TEXTO DE ORIGEM:

Bruno Maçães, que recebeu na Grécia o cognome de 'o alemão',
explica que os aliados de Portugal na Europa devem ser os 27 parceiros e não um
grupo regional.
'Aliança do Sul contra o Norte da Europa é ideia do
séc.XIX'
17 de Dezembro, 2013 por Helena Pereira in Sol online
Foi chamado de 'o alemão' depois da sua recente deslocação a
Atenas. Como viu isso?
Uma editorialista grega achou que a minha conferência (30
minutos muito técnicos sobre a união bancária) estava próxima das posições
alemãs. Não vi uma única declaração minha a ser discutida em Portugal, só esse
editorial. O antigo primeiro-ministro, José Sócrates, acusou-me de ser contra
uma frente comum dos países do Sul da Europa contra os do Norte e tem toda a
razão. Sou contra.
Porquê?
Porque o processo de integração europeia é um esforço
conjunto de 28 países que rompe claramente com a tradição europeia de se criar
alianças regionais que se enfrentavam em público. Esse é o legado do séc. XIX
que a UE quer ultrapassar. Estranhamente, o antigo PM, suponho que por completa
ausência de pensamento europeu, veio recomendar que se crie uma frente comum do
Sul contra o Norte.
Mas ainda existem na Europa esses alinhamentos.
Eu próprio tive reuniões na Grécia com três ministros.

REGISTOS DE DADOS:
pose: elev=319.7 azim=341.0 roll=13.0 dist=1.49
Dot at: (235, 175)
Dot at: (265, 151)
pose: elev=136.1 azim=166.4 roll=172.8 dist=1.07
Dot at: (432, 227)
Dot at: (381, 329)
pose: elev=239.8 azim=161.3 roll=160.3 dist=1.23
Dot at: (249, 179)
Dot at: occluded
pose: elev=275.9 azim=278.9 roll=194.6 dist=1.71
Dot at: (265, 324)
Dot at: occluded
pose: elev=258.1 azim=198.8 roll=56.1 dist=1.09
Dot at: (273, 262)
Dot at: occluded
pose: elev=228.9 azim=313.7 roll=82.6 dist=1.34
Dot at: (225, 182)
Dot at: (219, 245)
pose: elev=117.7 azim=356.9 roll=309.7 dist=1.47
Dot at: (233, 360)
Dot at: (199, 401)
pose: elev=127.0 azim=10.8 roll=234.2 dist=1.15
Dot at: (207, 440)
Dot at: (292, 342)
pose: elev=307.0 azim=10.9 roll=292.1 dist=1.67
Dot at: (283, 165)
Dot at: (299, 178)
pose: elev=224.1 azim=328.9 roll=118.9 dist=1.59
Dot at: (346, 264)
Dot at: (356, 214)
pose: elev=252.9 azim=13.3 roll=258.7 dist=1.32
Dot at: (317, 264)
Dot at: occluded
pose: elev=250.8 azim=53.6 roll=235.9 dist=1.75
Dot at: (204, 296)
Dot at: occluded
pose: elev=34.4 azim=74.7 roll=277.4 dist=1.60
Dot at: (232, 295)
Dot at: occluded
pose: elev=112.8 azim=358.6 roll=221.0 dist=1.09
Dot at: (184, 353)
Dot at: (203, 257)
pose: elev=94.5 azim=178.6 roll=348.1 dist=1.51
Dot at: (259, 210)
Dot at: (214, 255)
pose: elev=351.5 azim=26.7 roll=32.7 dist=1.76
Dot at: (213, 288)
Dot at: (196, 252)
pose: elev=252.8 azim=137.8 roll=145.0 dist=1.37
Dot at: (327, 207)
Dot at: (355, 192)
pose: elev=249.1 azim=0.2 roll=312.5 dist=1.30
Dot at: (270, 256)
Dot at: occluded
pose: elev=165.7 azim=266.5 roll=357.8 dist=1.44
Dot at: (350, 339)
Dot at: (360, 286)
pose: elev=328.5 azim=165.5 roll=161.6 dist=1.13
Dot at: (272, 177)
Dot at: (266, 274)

TAREFAS A FAZER:
1. Reescreva o trecho da entrevista a Bruno Maçães de "Uma editorialista grega" a "contra o Norte.", trocando "frente comum" por "coligação".
2. Segundo a entrevista a Bruno Maçães, porque é que ele é contra uma frente comum dos países do Sul da Europa contra os do Norte? Responda em uma a três frases.

RESPOSTAS CORRETAS:
1.
Uma editorialista grega achou que a minha conferência (30
minutos muito técnicos sobre a união bancária) estava próxima das posições
alemãs. Não vi uma única declaração minha a ser discutida em Portugal, só esse
editorial. O antigo primeiro-ministro, José Sócrates, acusou-me de ser contra
uma coligação dos países do Sul da Europa contra os do Norte e tem toda a
razão. Sou contra.
Porquê?
Porque o processo de integração europeia é um esforço
conjunto de 28 países que rompe claramente com a tradição europeia de se criar
alianças regionais que se enfrentavam em público. Esse é o legado do séc. XIX
que a UE quer ultrapassar. Estranhamente, o antigo PM, suponho que por completa
ausência de pensamento europeu, veio recomendar que se crie uma coligação do
Sul contra o Norte.

2. O processo de integração europeia é um esforço conjunto de 28 países. Esse esforço rompe com a tradição europeia de criar alianças regionais que se enfrentavam em público, um legado do século XIX que a UE quer ultrapassar.